From The Editor | January 25, 2007

Assets In Context

Putting an ID tag on high-value assets is of little value unless you can provide context to that data point.

Integrated Solutions, February 2007

Several technologies jump to mind when you start discussing asset management. RFID (radio frequency identification) solution providers, for instance, seem to be constantly pitching the smart label technology as an asset management enabler. Similarly, bar codes could be considered a key enabler of any asset management application. You can go a step further and start looking at direct part marking technologies and various bar code symbologies that are employed in asset management apps.

At the end of the day, however, all of these technologies are used to identify — sometimes uniquely — a particular asset. Really, though, this is just one aspect of asset management. These technologies are all employed to identify assets ranging from laptops to servers to pallets to desks. You've identified the assets, but your goal should be to provide context around that ID information. Identifying a particular asset and then providing context around that asset — that's the essence of how an asset management application benefits a company.

It's interesting to note that "context" can come in many different flavors. It all depends on the asset and the needs of the enterprise. Take a look at tracking laptops on an educational campus. All of the laptops can be identified and logged before they are issued. The laptops are assigned to particular users for some period of time. Now, let's start looking at context. Correctly identifying assets allows the institution to measure shrinkage, ensure that laptops are not replaced, perform regular upgrades, and depreciate the value of the assets over time. All of these benefits, however, start with identifying the laptops.
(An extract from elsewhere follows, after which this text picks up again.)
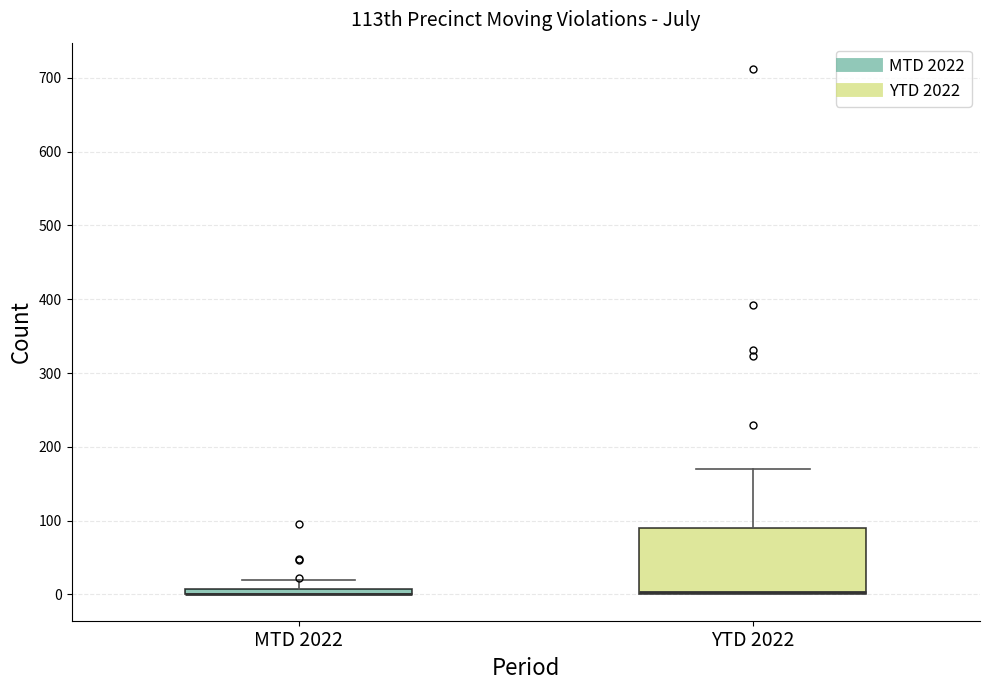

Which box is the tallest, from its lower edge to its upper edge?

YTD 2022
It's a similar situation in a manufacturing facility where both fixed and mobile assets are employed. Identifying fixed assets allows companies to properly account for them in their financial reports. Additionally, these fixed assets need scheduled maintenance, which is a part of asset management. Ultimately the goal is to optimize the use of these assets. In that same manufacturing facility, expensive tools and equipment are also used. Again, identifying these tools is the first step in optimizing their value to the company. Using tool cribs or manned equipment rooms, enterprises can account for these assets as they are deployed and also schedule routine maintenance.
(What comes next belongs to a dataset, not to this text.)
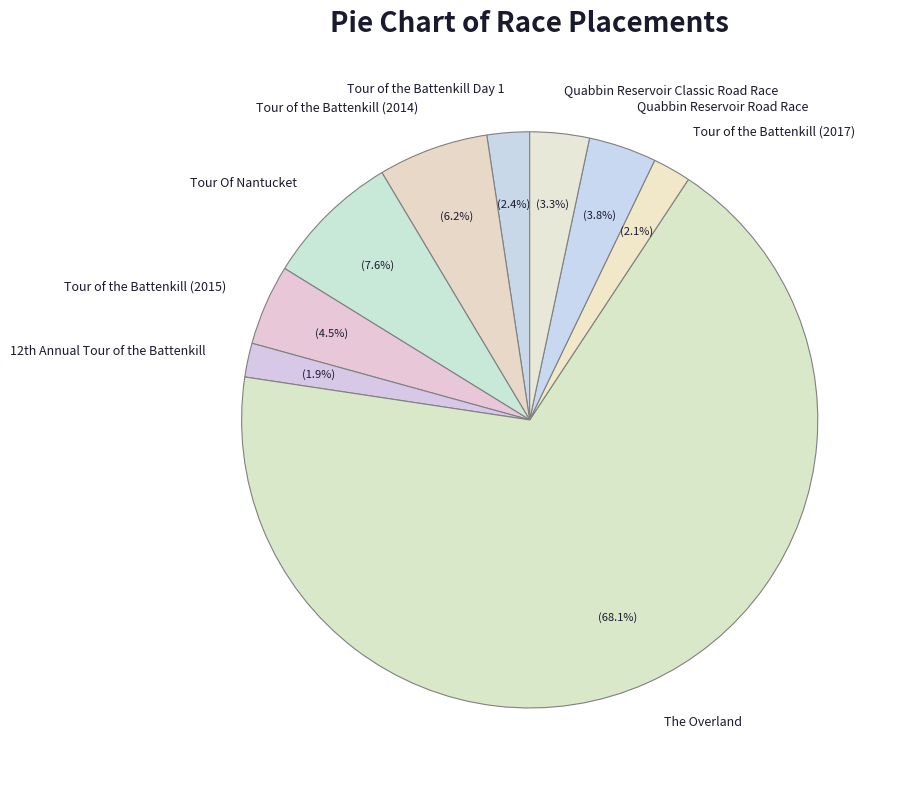

To the nearest percent, what is the difference between the largest and smallest slice percentages?

66%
In both of these cases — as with any significant asset management application — providing context around these assets is contingent upon a robust back end system. In some cases, that might be a CMMS (computerized maintenance management system) or MRO (maintenance, repair, overhaul) software or an EAM (enterprise asset management) solution. Without these systems, RFID-tagged and bar-coded assets make little sense. What good is an identified asset without context around that ID number that can be used to take action?

Asset management is a problem that's gone unresolved within enterprises. However, a convergence of technologies — ranging from RFID to databases to bar codes — now makes it possible to track and manage assets. That's good news for IT managers and operations folks. But, it's even better news for CFOs.